## Questão 1
De acordo com o texto de leitura, quantas faixas tem o álbum Cowboy Carter?
## Questão 2
Traduza para o inglês a seguinte frase do texto de leitura: "O oitavo álbum da Beyoncé é uma odisseia musical."
## Questão 3
Indique se cada afirmação está de acordo com o texto de leitura. Responda sim ou não e cite as palavras do texto que justificam a resposta.
(a) O autor considera Cowboy Carter o melhor álbum da carreira da cantora.
(b) Segundo o autor, o álbum nunca se torna arrastado.
(c) Cowboy Carter é o oitavo álbum de Beyoncé.

## Texto de leitura
====================
31 de março de 2024

Primeira Impressão

COWBOY CARTER
Beyoncé




O oitavo álbum da Beyoncé é uma odisseia musical. De uma maneira geral, odisseia “é uma viagem cheia de aventuras extraordinárias, é uma narração cheia de peripécias ou ocorrências singulares, variadas e inesperadas”. O poema épico grego que é tirada a palavra é sobre “a luta apaixonada de Odisseu (ou Ulisses, na tradição latina) para retornar à casa depois da Guerra de Troia, e retomar o convívio da esposa e do filho”. E acredito que Cowboy Carter esteja perfeitamente dentro dessa esfera de significação, pois é uma verdadeira jornada sonora inesquecível e imprevisível e, ao mesmo tempo, mostra a jornada pessoal da Beyoncé para as suas raízes ao ressignificar o que é ser uma estrela pop. E, queridos leitores, tudo isso é alcançado de maneira que apenas posso apontar como genial.

Não, Cowboy Carter não é exatamente o melhor álbum da carreira da cantora, pois o posto ainda é na minha opinião para Lemonade. E tenho que admitir que nem necessariamente será o preferido de maneira pessoal. Todavia, esses dois postos ficam bem perto de alcançar devido a descomunal força que é posto para a criação do trabalho. E isso é feito em basicamente todas as frontes possíveis, começando pelo tamanho e duração do álbum. Com vinte e sete faixas e mais de uma hora e quinze minutos, o trabalho é colossal que vai se estendendo e desenrolando ao bem querer da produção, mas que, felizmente, nunca se torna arrastado. Várias vezes já apontei que o tamanho de um álbum era o seu principal defeito e isso poderia ser também o caso Cowboy Carter. O que diferencia aqui é o fato que existe uma razão para ser tão longo e, principalmente, a maneira como é construído essa verdadeira jornada. E essa é uma das maiores qualidades do álbum.
====================
## Trecho da listagem
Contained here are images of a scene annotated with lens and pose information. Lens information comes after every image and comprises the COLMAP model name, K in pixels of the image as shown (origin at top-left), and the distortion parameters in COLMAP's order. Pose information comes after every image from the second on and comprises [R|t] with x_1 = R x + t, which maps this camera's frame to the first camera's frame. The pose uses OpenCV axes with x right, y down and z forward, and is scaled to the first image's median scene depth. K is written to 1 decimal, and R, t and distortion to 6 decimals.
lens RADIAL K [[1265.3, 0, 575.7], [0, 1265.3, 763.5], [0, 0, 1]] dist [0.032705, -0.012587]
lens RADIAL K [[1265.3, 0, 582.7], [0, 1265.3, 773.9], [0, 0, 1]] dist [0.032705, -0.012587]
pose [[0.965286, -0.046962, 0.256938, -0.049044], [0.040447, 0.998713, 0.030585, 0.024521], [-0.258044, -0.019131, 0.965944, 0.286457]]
====================
## Espaço para resposta 1
Vinte e sete faixas.

## Espaço para resposta 2
Beyoncé's eighth album is a musical odyssey.

## Espaço para resposta 3
(a) Não: "Não, Cowboy Carter não é exatamente o melhor álbum da carreira da cantora, pois o posto ainda é na minha opinião para Lemonade."
(b) Sim: "mas que, felizmente, nunca se torna arrastado."
(c) Sim: "O oitavo álbum da Beyoncé é uma odisseia musical."